Girls in Engineering at NASA, STEM Myths
It’s your perseverance, willingness to learn, and interests in being challenged that will pave your road to success.
— Mary Nguyen

It’s only for boys

Women are killin’ it in the field every single day. It’s true that there is a smaller percentage of us, but you may be able to see why. We run from it thinking we are simply not good enough or that it’s not our place. But oh hunny, it is.

I read an article a while back saying that more women in the field would indefinitely make the workforce evolve, because it’s all in our nature. We’re generally deemed as more nurturing, personable, and compassionate. This is crucial in a field that’s centered around teamwork and leadership. Our fresh perspectives, unique characteristics, and world-changing ideas give us leverage in the industry, believe that.

I have to be an A+ math student

I was not at all great at math in high school and college. And I hate to bust a bubble, but there are a lot of science, tech and engineering jobs out there that doesn’t require more math knowledge than how to use a calculator. Having a good math background definitely helps, but it does not solely determine how “qualified” you are.

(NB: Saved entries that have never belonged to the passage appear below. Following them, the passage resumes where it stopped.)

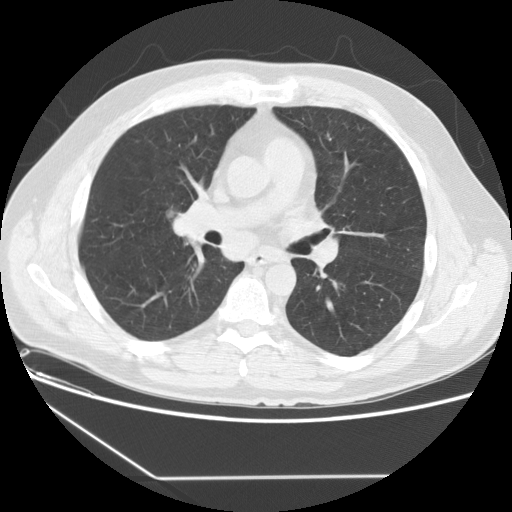
Low-dose screening chest CT, one axial slice. Slice 83 of 154 in the series (ordered by position). Reconstruction kernel STANDARD. Lung window (W 1500 / L -600 HU). 2.5 mm slice thickness. 512 × 512 image matrix, field of view 370 × 370 mm.
Structures marked on this image (outlined manually by an expert reader):
- lesion 1 (tumor, middle lobe of right lung): bounding box (x1, y1, x2, y2) in pixels: (171, 215, 202, 239)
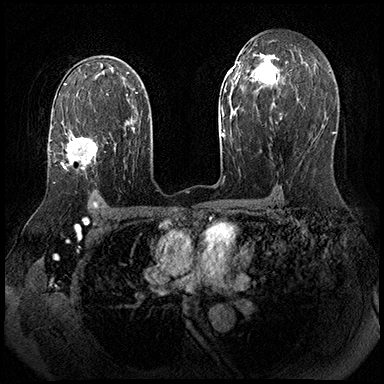
Breast MRI (dynamic contrast-enhanced), one axial slice; slice 117 of 143 in the series (ordered by position); dynamic contrast-enhanced series, time point 2 of 8 at this slice position (early post-contrast); 3 T; TE 2.3 ms, TR 4.4 ms; 1 mm slice thickness; 384 × 384 image matrix, field of view 360 × 360 mm. Female patient.
Outlined on this slice (semi-automatically segmented with operator editing):
- enhancing-tissue mask used for the functional tumour volume (all voxels passing the contrast-enhancement thresholds inside the analysis volume; usually the tumour): box from (x=61, y=137) to (x=97, y=170) px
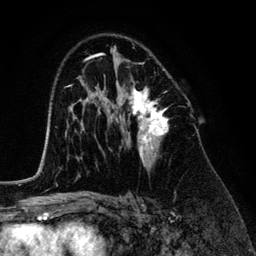
Breast MRI (dynamic contrast-enhanced), one axial slice. Slice 81 of 134 in the series (ordered by position). Cropped to one breast. Dynamic contrast-enhanced series, time point 2 of 6 at this slice position (early post-contrast). 3 T. TE 4.2 ms, TR 7.9 ms. 1.2 mm slice thickness. 256 × 256 image matrix, field of view 170 × 170 mm. Female patient.
Outlined on this slice (semi-automatic segmentation, software-assisted and operator-edited):
- enhancing-tissue mask used for the functional tumour volume (all voxels passing the contrast-enhancement thresholds inside the analysis volume; usually the tumour): bounding box (x1, y1, x2, y2) in pixels: (118, 59, 168, 166)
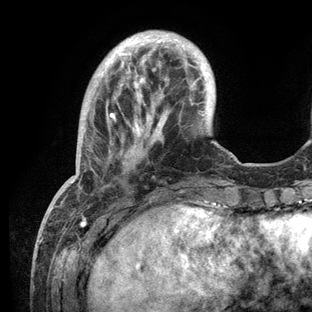
Breast MRI (dynamic contrast-enhanced), one axial slice; slice 29 of 136 in the series (ordered by position); cropped to one breast; dynamic contrast-enhanced series, time point 2 of 6 at this slice position (early post-contrast); 3 T; TE 2.8 ms, TR 7.3 ms; 1.2 mm slice thickness; 312 × 312 image matrix, field of view 219 × 219 mm. Female patient.
Structures marked on this image (semi-automatically segmented with operator editing):
- enhancing-tissue mask used for the functional tumour volume (all voxels passing the contrast-enhancement thresholds inside the analysis volume; usually the tumour): bounding box [x1, y1, x2, y2] px = [71, 35, 236, 209]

I’d also like to add that even though I started out as not-so-great at math, I do math everyday as apart of my job now. I create user-intuitive math templates for Senior Engineers and all team members to use. It proves that it’s not at all about your past or current circumstances, but the actions you take to overcome the barriers.

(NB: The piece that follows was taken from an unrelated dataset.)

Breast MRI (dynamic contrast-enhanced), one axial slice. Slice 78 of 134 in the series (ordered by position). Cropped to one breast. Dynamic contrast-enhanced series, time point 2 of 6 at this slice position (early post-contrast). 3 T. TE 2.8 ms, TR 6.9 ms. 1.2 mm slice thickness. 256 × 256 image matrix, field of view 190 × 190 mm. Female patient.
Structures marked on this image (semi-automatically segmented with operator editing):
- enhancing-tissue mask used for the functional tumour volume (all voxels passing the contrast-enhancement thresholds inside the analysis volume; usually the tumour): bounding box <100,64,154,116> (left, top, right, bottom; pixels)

I have to be smart, period

What even determines how smart one is? To me, it’s how resourceful you are. Just because you don’t know the answer, does not mean you can’t find the answer. So let’s be real, no one is born “smart”. Regardless of the field, all knowledge and experience comes with time and commitment. And you have control over that!

It’s not a creative field

”Creativity is the secret sauce in STEM.” From classrooms to the actual workforce, you’re taught how to take an idea or concept and bring it to life. Thinking outside of the box, problem solving, and determining creative solutions is the root of the industry. Someone once said that some of the best scientists and engineers are dreamers, builders, inventors, and innovators.

It’s antisocial

One of the most important factors, if not the core, of our jobs is teamwork. How does a company build a multi-billion dollar airplane or rocket without a ton of cross-communication, brainstorming as team or group effort? More often than not, my job tasks requires engaging and meeting with engineers in a variety of disciplines and departments.